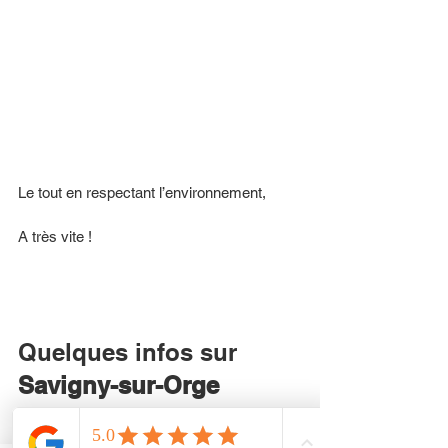
Le tout en respectant l’environnement,
A très vite ! 
Quelques infos sur 
Savigny-sur-Orge
Savigny-sur-Orge
 (prononcé [saviɲi syʁ 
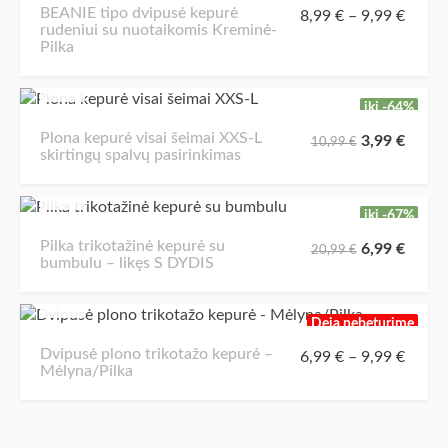
BEANIE tipo dvipusė kepurė
8,99
€
–
9,99
€
rudeniui su nuotaikomis Kreminė-
Pilka
iki -64%
Plona kepurė visai šeimai XXS-L
3,99
€
10,99
€
skirtingų spalvų pasirinkimas
iki -67%
Pilka trikotažinė kepurė su
6,99
€
20,99
€
bumbulu – likęs S DYDIS
Deja nebeturime
Dvipusė plono trikotažo kepurė –
6,99
€
–
9,99
€
Mėlyna/Pilka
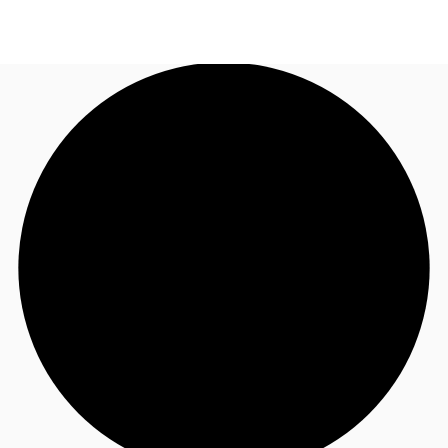
JP
オフィス・事務所
お電話
お問合せ
倉庫・物流センター
地図検索
記事
仲介会社様はこちらへ
お気に入り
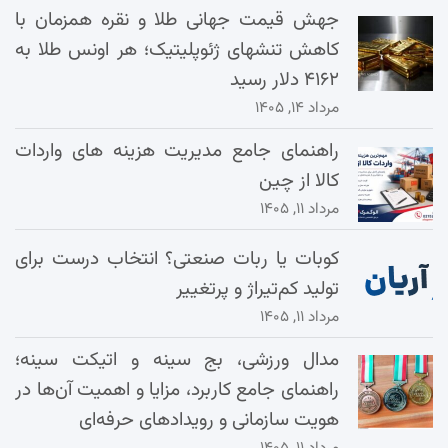
جهش قیمت جهانی طلا و نقره همزمان با
کاهش تنشهای ژئوپلیتیک؛ هر اونس طلا به
۴۱۶۲ دلار رسید
مرداد ۱۴, ۱۴۰۵
راهنمای جامع مدیریت هزینه‌ های واردات
کالا از چین
مرداد ۱۱, ۱۴۰۵
کوبات یا ربات صنعتی؟ انتخاب درست برای
تولید کم‌تیراژ و پرتغییر
مرداد ۱۱, ۱۴۰۵
مدال ورزشی، بج سینه و اتیکت سینه؛
راهنمای جامع کاربرد، مزایا و اهمیت آن‌ها در
هویت سازمانی و رویدادهای حرفه‌ای
مرداد ۱۱, ۱۴۰۵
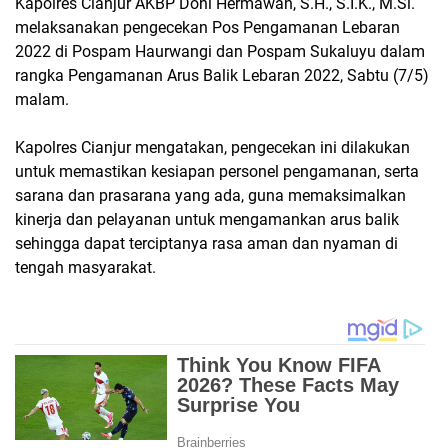
Kapolres Cianjur AKBP Doni Hermawan, S.H., S.I.K., M.Si.
melaksanakan pengecekan Pos Pengamanan Lebaran
2022 di Pospam Haurwangi dan Pospam Sukaluyu dalam
rangka Pengamanan Arus Balik Lebaran 2022, Sabtu (7/5)
malam.
Kapolres Cianjur mengatakan, pengecekan ini dilakukan
untuk memastikan kesiapan personel pengamanan, serta
sarana dan prasarana yang ada, guna memaksimalkan
kinerja dan pelayanan untuk mengamankan arus balik
sehingga dapat terciptanya rasa aman dan nyaman di
tengah masyarakat.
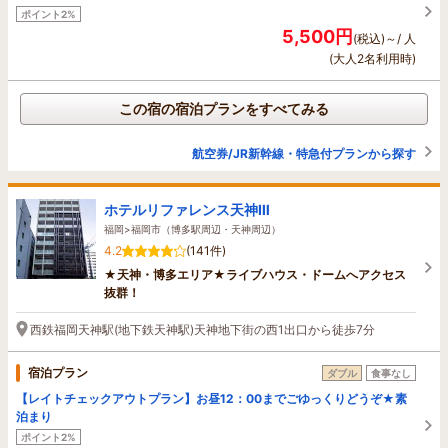
ポイント2%
5,500円
(税込)～/ 人
(大人2名利用時)
この宿の宿泊プランをすべてみる
航空券/JR新幹線・特急付プランから探す
ホテルリファレンス天神Ⅲ
福岡>福岡市（博多駅周辺・天神周辺）
4.2
(141件)
★天神・博多エリア★ライブハウス・ドームへアクセス
抜群！
西鉄福岡天神駅(地下鉄天神駅)天神地下街の西1出口から徒歩7分
宿泊プラン
ダブル
食事なし
【レイトチェックアウトプラン】お昼12：00までごゆっくりどうぞ★素
泊まり
ポイント2%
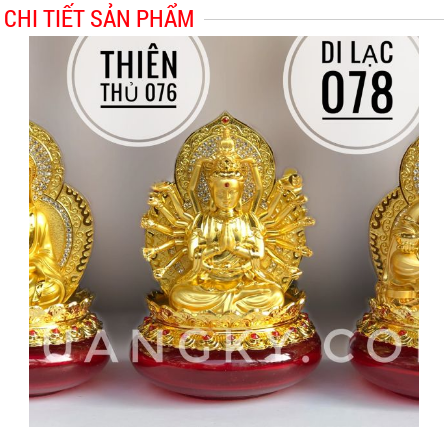
CHI TIẾT SẢN PHẨM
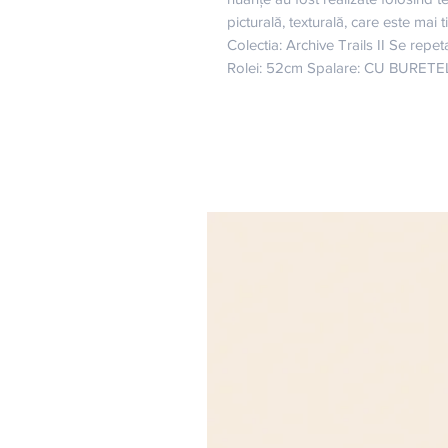
picturală, texturală, care este mai t
Colectia: Archive Trails II Se repe
Rolei: 52cm Spalare: CU BURETEL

▶ EXERCISE REQUIREMENTS: Starting at the line above that contains "Dvipusė plono trikotažo kepurė –", transcribe every line exactly through the line that contains "2022 di Pospam", including that last one, and skip the pictures.

▶ SOLUTION TO THIS PROBLEM:
Dvipusė plono trikotažo kepurė –
6,99
€
–
9,99
€
Mėlyna/Pilka
JP
オフィス・事務所
お電話
お問合せ
倉庫・物流センター
地図検索
記事
仲介会社様はこちらへ
お気に入り
جهش قیمت جهانی طلا و نقره همزمان با
کاهش تنشهای ژئوپلیتیک؛ هر اونس طلا به
۴۱۶۲ دلار رسید
مرداد ۱۴, ۱۴۰۵
راهنمای جامع مدیریت هزینه‌ های واردات
کالا از چین
مرداد ۱۱, ۱۴۰۵
کوبات یا ربات صنعتی؟ انتخاب درست برای
تولید کم‌تیراژ و پرتغییر
مرداد ۱۱, ۱۴۰۵
مدال ورزشی، بج سینه و اتیکت سینه؛
راهنمای جامع کاربرد، مزایا و اهمیت آن‌ها در
هویت سازمانی و رویدادهای حرفه‌ای
مرداد ۱۱, ۱۴۰۵
Kapolres Cianjur AKBP Doni Hermawan, S.H., S.I.K., M.Si.
melaksanakan pengecekan Pos Pengamanan Lebaran
2022 di Pospam Haurwangi dan Pospam Sukaluyu dalam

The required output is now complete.